Joden moeten zich ook als Jood laten registreren. Ambtenaren zijn de bezetter op dit punt behulpzaam. In België wordt een steekkaartensysteem ontwikkeld, waarin in 1942 55.670 Joden van 15 jaar en ouder geregisteerd staan. Met name in Antwerpen helpt de politie – net als in Nederland – als de deportaties daadwerkelijk beginnen, bij het oppakken van Joden.

Antwerpen beleeft op 14 april 1941 zijn eigen Kristallnacht. Op 6 april is de antisemitische propagandafilm Der Ewige Jude in première gegaan. Op 10 april gooien militanten van de nationaal-socialistische en uitgesproken antisemitische Volksverwering etalageramen van Joodse winkels in.

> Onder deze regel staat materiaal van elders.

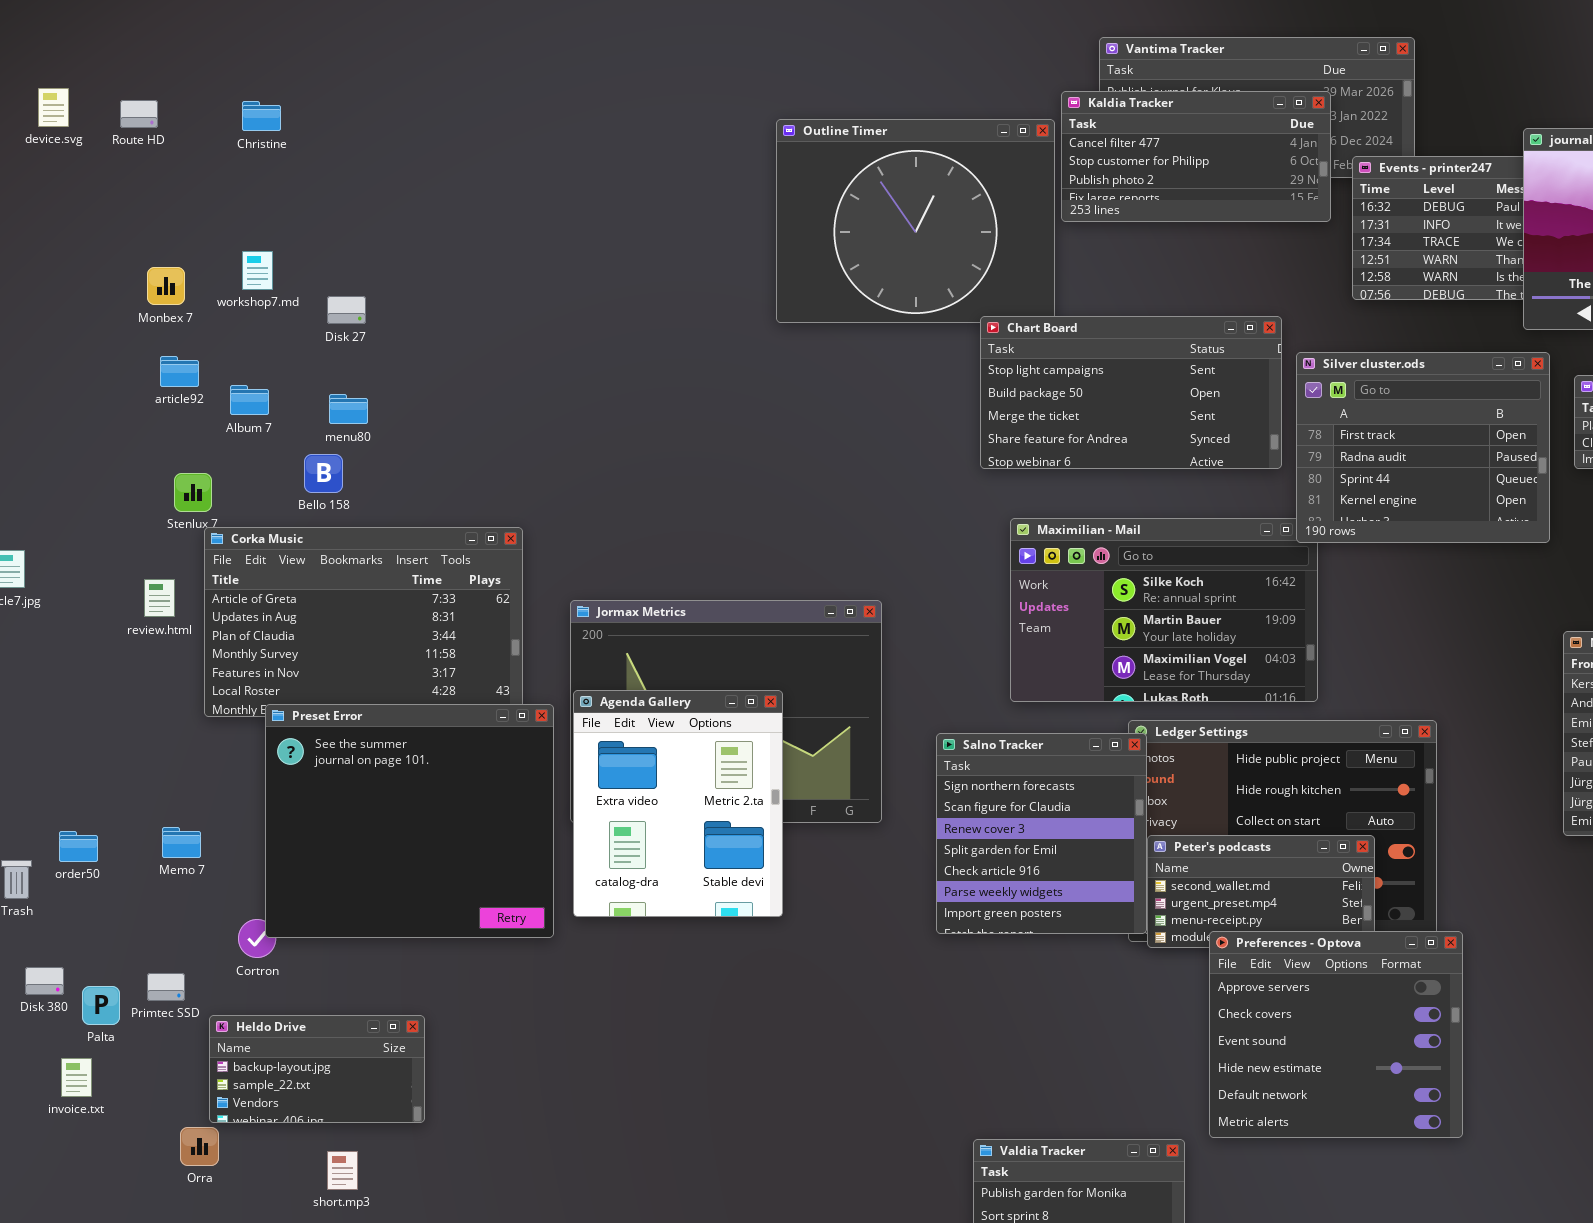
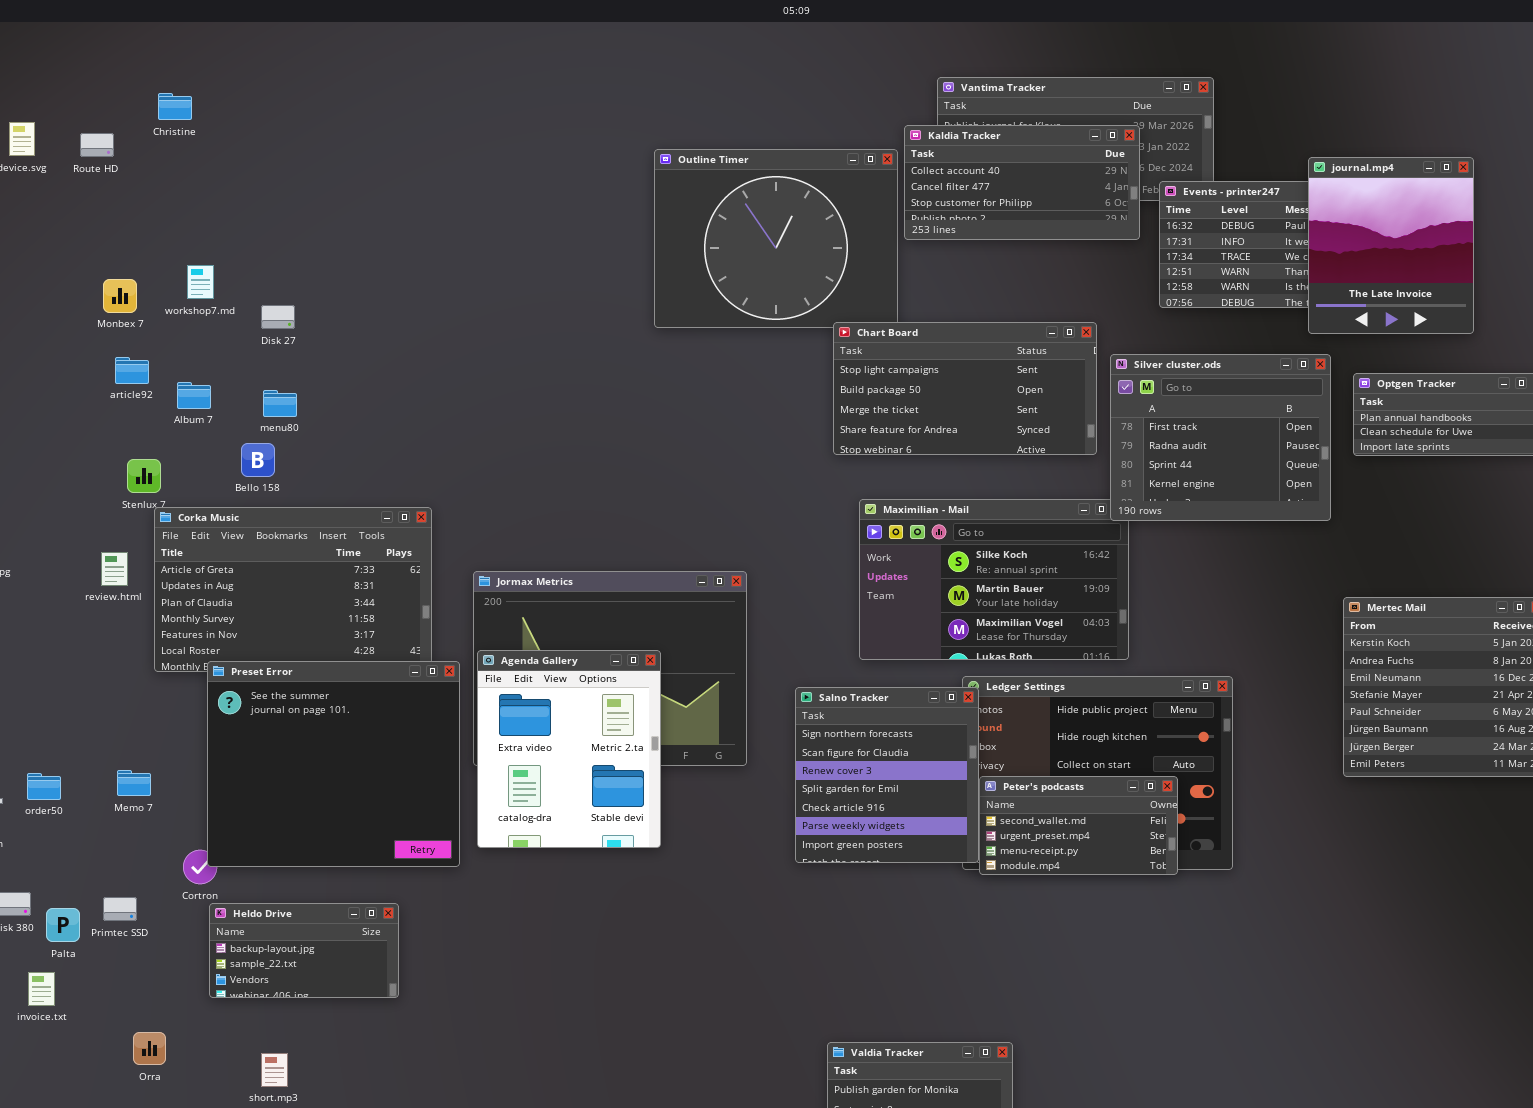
Kaldia Tracker: [1061,91,1331,222] -> [904,125,1140,240], scrolled up 1 row
Christine: [242,101,281,131] -> [158,93,192,120], moved
Preferences - Optova: [1209,931,1463,1138] -> none, closed
Heldo Drive: [209,1015,425,1123] -> [209,903,399,998], moved

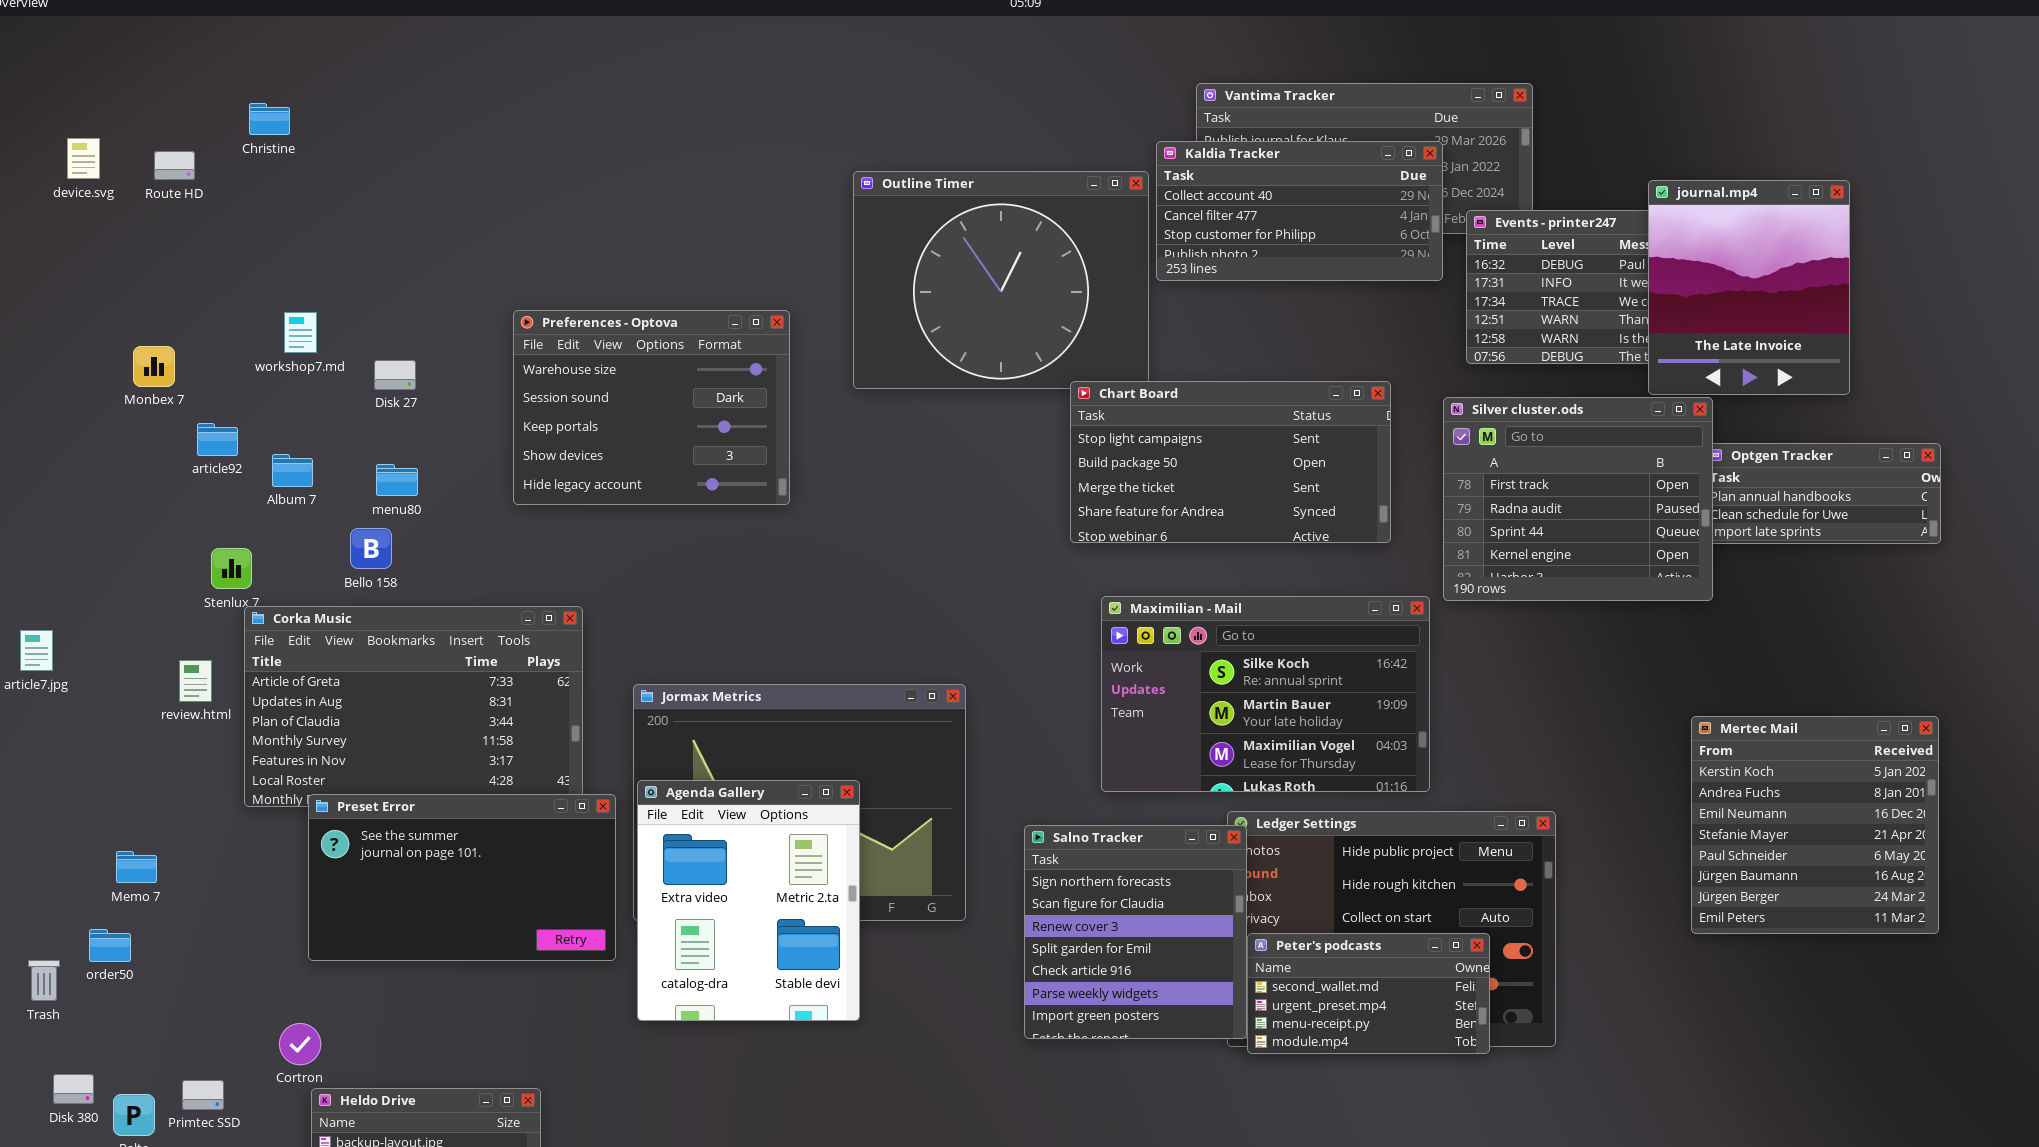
Preferences - Optova: none -> [513,310,790,505], opened
Monbex 7: [103,279,137,313] -> [133,346,175,387], moved
Silver cluster.ods: [1110,354,1331,521] -> [1443,397,1713,601], moved
Preset Error: [207,661,460,867] -> [308,794,616,961], resized
Memo 7: [117,770,151,796] -> [116,851,157,883], moved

Het is de inleiding op een week van anti-Joodse gewelddadigheden, met 14 april als dieptepunt.

Vanaf 29 juni 1941 moeten de Joden het stempel ‘JOOD-JUIF’ op hun identiteitskaart laten zetten, in mei en juni 1942 wordt de davidster ingevoerd. De Conferentie van Burgemeesters van het Arrondissement Brussel laat de Duitsers echter weten dat de gemeente-ambtenaren de gele sterren niet zullen distribueren. Ook andere gemeentelijke bestuurders werken niet mee.

Als vervolgens de deportatietreinen gaan rijden, blijkt dit belangrijke gevolgen te hebben. Het aantal vermoorde Joden uit België wordt geschat op 28.700, dat is circa 45% van hun totaal (Nederland ruim 80%). Er zijn grote verschillen tussen Antwerpen enerzijds en de drie andere steden waar Joden bijeen werden gedreven anderzijds. Vanuit Antwerpen werden ongeveer 67% van de Joden gedeporteerd, vanuit Brussel 37%, vanuit Luik 35% en vanuit Charleroi 42%.

Ruim 400 van de 600 Sinti en Roma in België zijn vermoord.